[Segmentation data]
** Start **

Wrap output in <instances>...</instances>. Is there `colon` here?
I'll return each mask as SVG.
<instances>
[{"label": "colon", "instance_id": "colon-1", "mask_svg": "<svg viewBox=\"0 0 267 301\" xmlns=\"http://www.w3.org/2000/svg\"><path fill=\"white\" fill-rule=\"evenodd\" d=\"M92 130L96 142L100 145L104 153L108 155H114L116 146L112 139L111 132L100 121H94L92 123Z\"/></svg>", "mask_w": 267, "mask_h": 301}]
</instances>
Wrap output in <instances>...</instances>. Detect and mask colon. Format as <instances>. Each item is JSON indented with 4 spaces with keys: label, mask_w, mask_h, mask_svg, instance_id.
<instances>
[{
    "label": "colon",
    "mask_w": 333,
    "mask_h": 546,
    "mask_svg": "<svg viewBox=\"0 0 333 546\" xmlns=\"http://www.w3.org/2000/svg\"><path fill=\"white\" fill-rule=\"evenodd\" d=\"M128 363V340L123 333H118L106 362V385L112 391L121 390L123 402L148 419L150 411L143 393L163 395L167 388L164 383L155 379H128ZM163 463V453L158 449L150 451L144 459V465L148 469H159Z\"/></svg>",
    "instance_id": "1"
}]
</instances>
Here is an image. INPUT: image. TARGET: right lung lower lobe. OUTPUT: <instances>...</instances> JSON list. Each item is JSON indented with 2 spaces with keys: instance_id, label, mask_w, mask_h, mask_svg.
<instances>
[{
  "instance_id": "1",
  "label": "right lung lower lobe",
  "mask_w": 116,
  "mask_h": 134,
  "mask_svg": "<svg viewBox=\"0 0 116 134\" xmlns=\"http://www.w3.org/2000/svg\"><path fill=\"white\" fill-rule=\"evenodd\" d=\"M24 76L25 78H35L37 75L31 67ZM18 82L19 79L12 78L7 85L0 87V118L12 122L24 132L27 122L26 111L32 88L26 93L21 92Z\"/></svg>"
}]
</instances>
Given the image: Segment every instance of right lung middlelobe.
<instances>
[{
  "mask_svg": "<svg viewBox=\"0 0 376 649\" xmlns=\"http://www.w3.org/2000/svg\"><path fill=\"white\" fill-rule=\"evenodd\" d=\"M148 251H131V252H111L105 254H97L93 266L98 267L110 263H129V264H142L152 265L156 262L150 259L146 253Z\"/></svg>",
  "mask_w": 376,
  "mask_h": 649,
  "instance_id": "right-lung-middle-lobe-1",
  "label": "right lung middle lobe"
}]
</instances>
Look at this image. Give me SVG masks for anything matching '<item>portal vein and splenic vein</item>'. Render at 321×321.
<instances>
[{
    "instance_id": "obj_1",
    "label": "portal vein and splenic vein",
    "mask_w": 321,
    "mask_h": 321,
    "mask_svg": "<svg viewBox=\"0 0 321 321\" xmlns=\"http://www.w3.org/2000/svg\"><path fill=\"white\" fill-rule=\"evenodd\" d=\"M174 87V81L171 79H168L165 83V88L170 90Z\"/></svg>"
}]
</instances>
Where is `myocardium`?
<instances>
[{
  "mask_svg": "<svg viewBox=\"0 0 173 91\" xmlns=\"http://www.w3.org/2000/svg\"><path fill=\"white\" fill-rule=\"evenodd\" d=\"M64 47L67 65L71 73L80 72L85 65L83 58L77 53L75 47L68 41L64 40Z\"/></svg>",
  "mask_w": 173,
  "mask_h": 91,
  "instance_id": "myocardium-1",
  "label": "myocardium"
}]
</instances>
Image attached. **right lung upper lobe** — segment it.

** End **

Copy the lines running from the one with "Given the image: Segment" through the one with "251H131V252H111L105 254H97L93 266L98", character for character.

Given the image: Segment every instance of right lung middlelobe.
<instances>
[{
  "mask_svg": "<svg viewBox=\"0 0 376 649\" xmlns=\"http://www.w3.org/2000/svg\"><path fill=\"white\" fill-rule=\"evenodd\" d=\"M148 251H131V252H111L105 254H97L93 266L98 267L110 263H129V264H142L152 265L156 262L150 259L146 253Z\"/></svg>",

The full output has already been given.